Phase 4: Full Async System

graph TB
    A[Async HTTP Handlers] --> B[Async DB Layer]
    C[Async Task Scheduler] --> B
    D[Async HTTP Client] --> E[GitHub API]
    D --> F[GitLab API]
    C --> D

    style A fill:#90EE90
    style B fill:#90EE90
    style C fill:#90EE90
    style D fill:#90EE90
Loading

Result: Fully non-blocking system with high concurrency.

Recommended Learning Path

  1. Start with Pattern 1 (Thread Pool) - Simple, practical, production-ready
  2. Add Pattern 2 (Staged Pipeline) - Understand async flow control
  3. Experiment with Pattern 4 (Coroutines) - Modern C++ async (most valuable skill)
  4. Explore Pattern 5 (Custom Executor) - Deep understanding of async primitives
  5. Migrate HTTP to async - Apply learnings to full async system

Thread Safety Considerations

Database Connection Pool

Your Database class needs to be thread-safe:

// db/db.hpp
class Database {
public:
  // Option 1: Internal mutex
  core::Result<Platform> getPlatform(int Id) {
    std::lock_guard<std::mutex> Lock(Mutex);
    // Execute query
  }

private:
  std::mutex Mutex;

  // Option 2: Connection pool (better)
  ConnectionPool Pool;
};

Shared State

Avoid shared mutable state.
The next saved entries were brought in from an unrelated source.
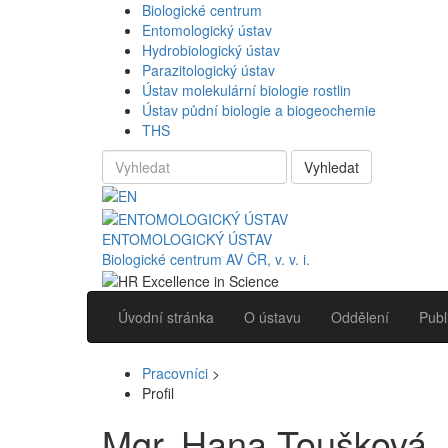
Biologické centrum
Entomologický ústav
Hydrobiologický ústav
Parazitologický ústav
Ústav molekulární biologie rostlin
Ústav půdní biologie a biogeochemie
THS
Vyhledat
ENTOMOLOGICKÝ ÚSTAV
Biologické centrum AV ČR, v. v. i.
Úvodní stránka
O ústavu
Oddělení
Publ
Pracovníci
>
Profil
Mgr. Hana Toušková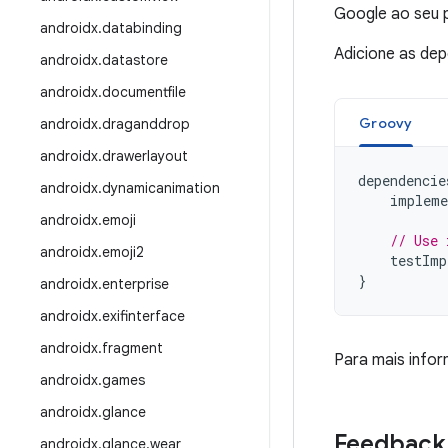
Google ao seu p
androidx
.
databinding
Adicione as de
androidx
.
datastore
androidx
.
documentfile
Groovy
androidx
.
draganddrop
androidx
.
drawerlayout
dependencie
androidx
.
dynamicanimation
impleme
androidx
.
emoji
// Use 
androidx
.
emoji2
testImp
}
androidx
.
enterprise
androidx
.
exifinterface
androidx
.
fragment
Para mais info
androidx
.
games
androidx
.
glance
Feedback
androidx
.
glance
.
wear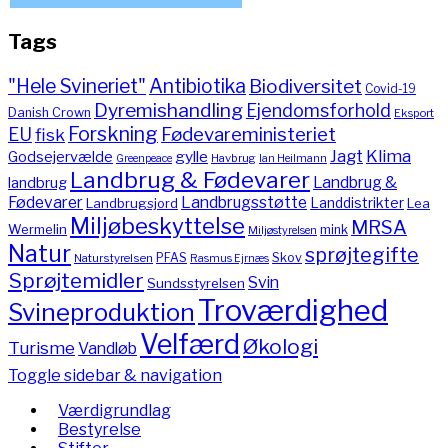
Tags
"Hele Svineriet"
Antibiotika
Biodiversitet
Covid-19
Dyremishandling
Ejendomsforhold
Danish Crown
Eksport
Forskning
Fødevareministeriet
EU
fisk
Jagt
Klima
gylle
Godsejervælde
Havbrug
Greenpeace
Ian Heilmann
Landbrug & Fødevarer
Landbrug &
landbrug
Fødevarer
Landbrugsstøtte
Landdistrikter
Landbrugsjord
Lea
Miljøbeskyttelse
MRSA
Wermelin
mink
Miljøstyrelsen
Natur
sprøjtegifte
PFAS
Skov
Naturstyrelsen
Rasmus Ejrnæs
Sprøjtemidler
Svin
Sundsstyrelsen
Troværdighed
Svineproduktion
Velfærd
Økologi
Turisme
Vandløb
Toggle sidebar & navigation
Værdigrundlag
Bestyrelse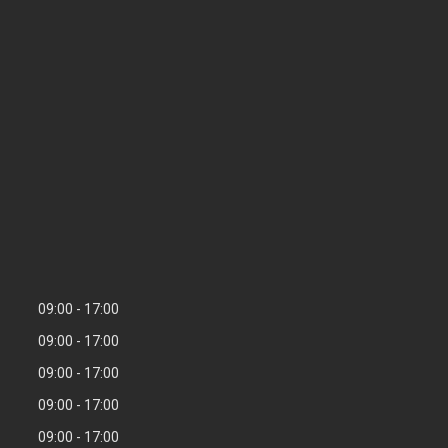
09:00
17:00
09:00
17:00
09:00
17:00
09:00
17:00
09:00
17:00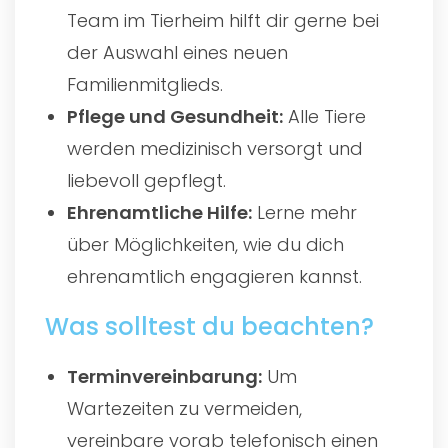
Team im Tierheim hilft dir gerne bei
der Auswahl eines neuen
Familienmitglieds.
Pflege und Gesundheit:
Alle Tiere
werden medizinisch versorgt und
liebevoll gepflegt.
Ehrenamtliche Hilfe:
Lerne mehr
über Möglichkeiten, wie du dich
ehrenamtlich engagieren kannst.
Was solltest du beachten?
Terminvereinbarung:
Um
Wartezeiten zu vermeiden,
vereinbare vorab telefonisch einen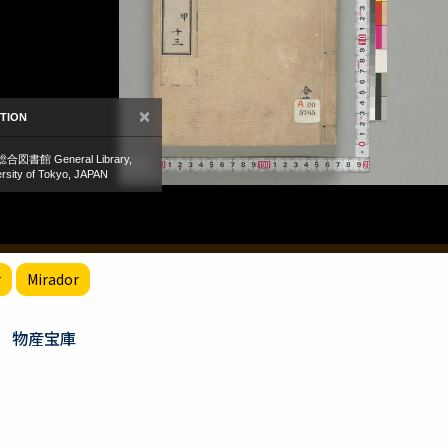
r
Mirador
物産宝庫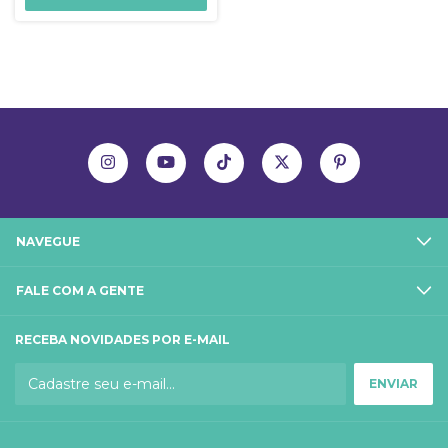
NAVEGUE
FALE COM A GENTE
RECEBA NOVIDADES POR E-MAIL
Use shared_ptr for read-only data:

// Good: Immutable shared config
auto Config = std::make_shared<const ServerConfig>(/* ... */);

asio::post(WorkerPool, [Config]() {
  // Safe to read Config from any thread
});

// Bad: Mutable shared state
std::vector<int> SharedVec;  // Race condition!

asio::post(WorkerPool, [&SharedVec]() {
  SharedVec.push_back(42);  // UNSAFE!
});

Testing

Test with Short Intervals

TEST(AsyncScheduler, NonBlocking) {
  asio::io_context Io;
  auto Db = std::make_shared<MockDatabase>();

  TaskScheduler Scheduler(Io, Db, 2);  // 2 worker threads
  Scheduler.start(std::chrono::seconds(5));

  // Run for a bit
  std::thread IoThread([&]() { Io.run(); });

  // Simulate HTTP request
  std::this_thread::sleep_for(std::chrono::milliseconds(100));

  // Request should complete quickly even if tasks are running
  auto Start = std::chrono::steady_clock::now();
  // Make HTTP request...
  auto Duration = std::chrono::steady_clock::now() - Start;

  EXPECT_LT(Duration, std::chrono::milliseconds(50));  // Fast!

  Scheduler.stop();
  Io.stop();
  IoThread.join();
}

Performance Monitoring

void TaskScheduler::runTasksAsync() {
  auto StartTime = std::chrono::steady_clock::now();

  asio::post(WorkerPool, [StartTime, Db = this->Db]() {
    auto QueueTime = std::chrono::steady_clock::now() - StartTime;

    spdlog::debug("Task started (queue time: {}ms)",
      std::chrono::duration_cast<std::chrono::milliseconds>(QueueTime).count());

    auto ExecStart = std::chrono::steady_clock::now();
    auto Result = tasks::runAll(*Db);
    auto ExecTime = std::chrono::steady_clock::now() - ExecStart;

    spdlog::info("Task completed (exec time: {}ms)",
      std::chrono::duration_cast<std::chrono::milliseconds>(ExecTime).count());
  });
}

Next Steps

  1. Implement Pattern 1 first - get non-blocking behavior working
  2. Measure - Add timing logs to see actual execution times
  3. Iterate - Try Pattern 4 (coroutines) for cleaner code
  4. Deploy - Run in production with real workloads

This async knowledge will transfer directly to your research project!